If you’re looking for a devotional book not quite so old-fashioned and classic as  L.B. Cowman’s beloved Streams in the Desert, but something that still carries the aroma of small town America and the quiet joys of life from yesteryears, you might really enjoy the honeyed heartbeat of Roger Campbell as he explores life, faith, and love through the past 30+ years with an ageless wisdom that still rings true in 2017.

In God will I praise his word: in the Lord will I praise his word. In God have I put my trust: I will not be afraid what man can do unto me (Psalm 56:10-11).

When Faith Brings Unexpected Joy to the Cancer Journey

If you’ve had any experience with cancer, you can’t read Cancer, Faith, and Unexpected Joy: What My Mother Taught Me About How to Live and How to Die without feeling the profound weight of grief Becky Baudouin experienced as she walked through the great shadowlands with her mom.

My husband appears to be healthy today, but he’s a survivor of prostate cancer, and once “The Big C” enters your life, it never quite leaves, hanging like a gloomy cloud perceived somewhere at the edges of your peripheral emotional vision. The husband of my dearest friend from childhood is going through chemo treatments right now, so the fear is fresh again in me…the hope for healing…the longing for health…the insecurities about the future…

Becky’s book is like a basic 101 course in dealing with life and death issues!   However, it’s also like taking medicine, so I was very ambivalent about starting. It’s painful to reflect on past losses; it’s even painful to process present challenges! And, it’s downright terrifying to consider possible future worsts while hoping for bests. Therefore, reading Becky’s book was an exercise in faith and hope…hope that faith could bring unexpected joy even in such tragic circumstances as the loss of an irreplaceable loved one.

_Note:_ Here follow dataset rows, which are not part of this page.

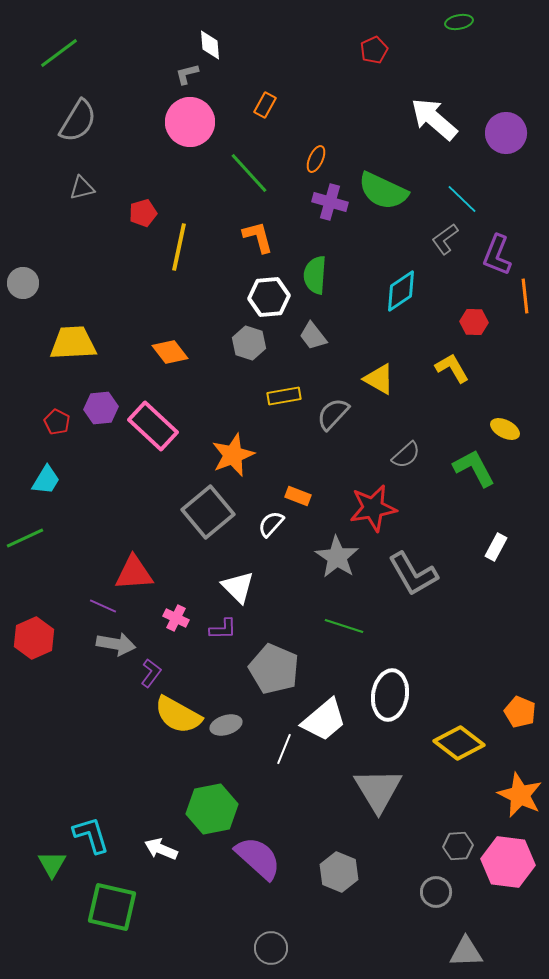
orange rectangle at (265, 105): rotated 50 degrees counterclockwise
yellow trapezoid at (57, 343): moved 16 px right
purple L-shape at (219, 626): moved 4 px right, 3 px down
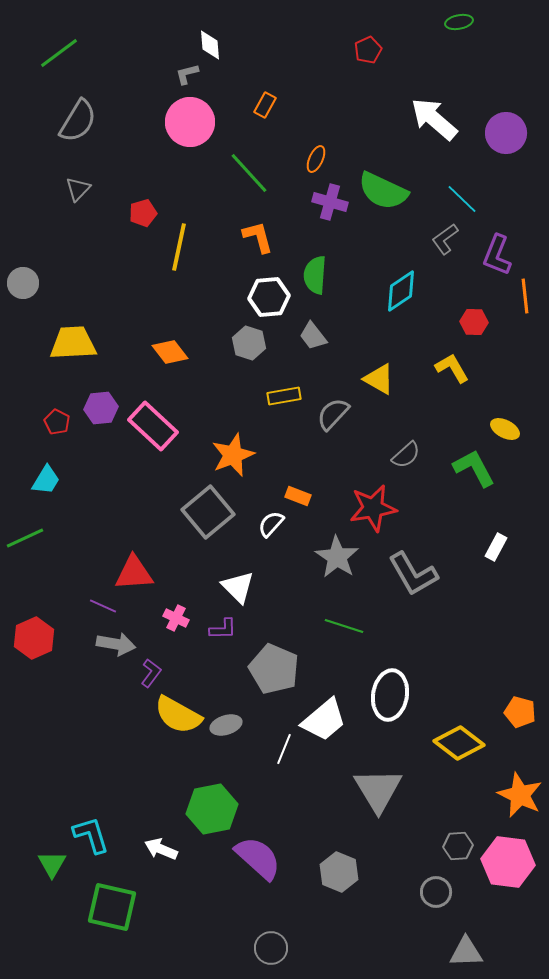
red pentagon at (374, 50): moved 6 px left
gray triangle at (82, 188): moved 4 px left, 1 px down; rotated 32 degrees counterclockwise
orange pentagon at (520, 712): rotated 8 degrees counterclockwise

Cancer, Faith, and Unexpected Joy was truly therapeutic! Becky opens the doors of her heart and takes you on a journey with her through her own childhood, her mom’s illness, grieving the loss of her mother, and coming through the depths of grief back to life. Interwoven throughout the book are some of the treasures she learned from her mother about faith, life and death. The author’s motivation is obvious—she wants you to know that you are not alone in your suffering, that all the crazy stages (such as grief brain) are pretty much universal, and that (as her mom taught her) you don’t have to be afraid of death.

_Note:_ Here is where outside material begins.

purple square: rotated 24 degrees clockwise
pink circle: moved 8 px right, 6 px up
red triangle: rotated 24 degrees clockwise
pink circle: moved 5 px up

Shining through the weight of grief is the weight of glory. One of my favorite thoughts was this: When we were little, sometimes our mothers would call us home, but we wouldn’t want to stop playing. However, at other times, we would realize how hungry and tired we were and would be glad for the dinner bell! Reflecting on this, Becky writes, “…surrendering in death is accepting God’s timing when he says, ‘It’s time for you to come home now.’ When we live a surrendered life, when we’ve learned to listen to his voice and follow where he leads, we trust him because we believe he loves us and knows what’s best. And hopefully when he calls us, we will realize how hungry we are for heaven, how ready we are to go home.” Amen? Amen. I think that will be the greatest unexpected joy for each of us as we anticipate death! We will see Jesus coming for us, and suddenly, we’ll be overjoyed to go!

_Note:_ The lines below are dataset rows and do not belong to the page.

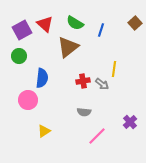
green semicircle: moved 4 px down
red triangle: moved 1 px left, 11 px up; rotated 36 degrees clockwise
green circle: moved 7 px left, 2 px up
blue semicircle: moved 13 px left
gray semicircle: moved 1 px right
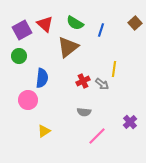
red cross: rotated 16 degrees counterclockwise
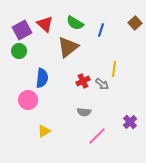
green circle: moved 5 px up
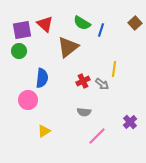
green semicircle: moved 7 px right
purple square: rotated 18 degrees clockwise
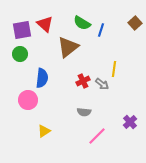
green circle: moved 1 px right, 3 px down
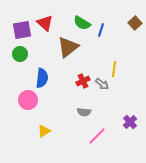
red triangle: moved 1 px up
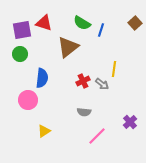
red triangle: moved 1 px left; rotated 24 degrees counterclockwise
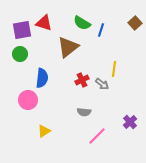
red cross: moved 1 px left, 1 px up
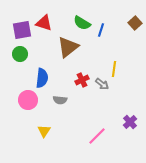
gray semicircle: moved 24 px left, 12 px up
yellow triangle: rotated 24 degrees counterclockwise
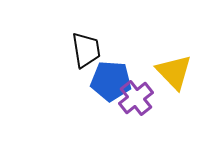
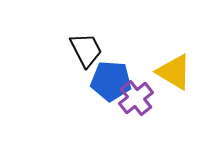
black trapezoid: rotated 18 degrees counterclockwise
yellow triangle: rotated 15 degrees counterclockwise
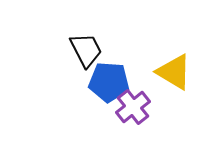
blue pentagon: moved 2 px left, 1 px down
purple cross: moved 3 px left, 9 px down
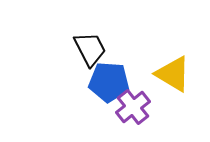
black trapezoid: moved 4 px right, 1 px up
yellow triangle: moved 1 px left, 2 px down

Fear not: for I have redeemed thee, I have called thee by thy name; thou art mine. When thou passest through the waters, I will be with thee; and through the rivers, they shall not overflow thee: when thou walkest through the fire, thou shalt not be burned; neither shall the flame kindle upon thee. For I am the Lord thy God, the Holy One of Israel, thy Saviour” (Isaiah 43:1-3).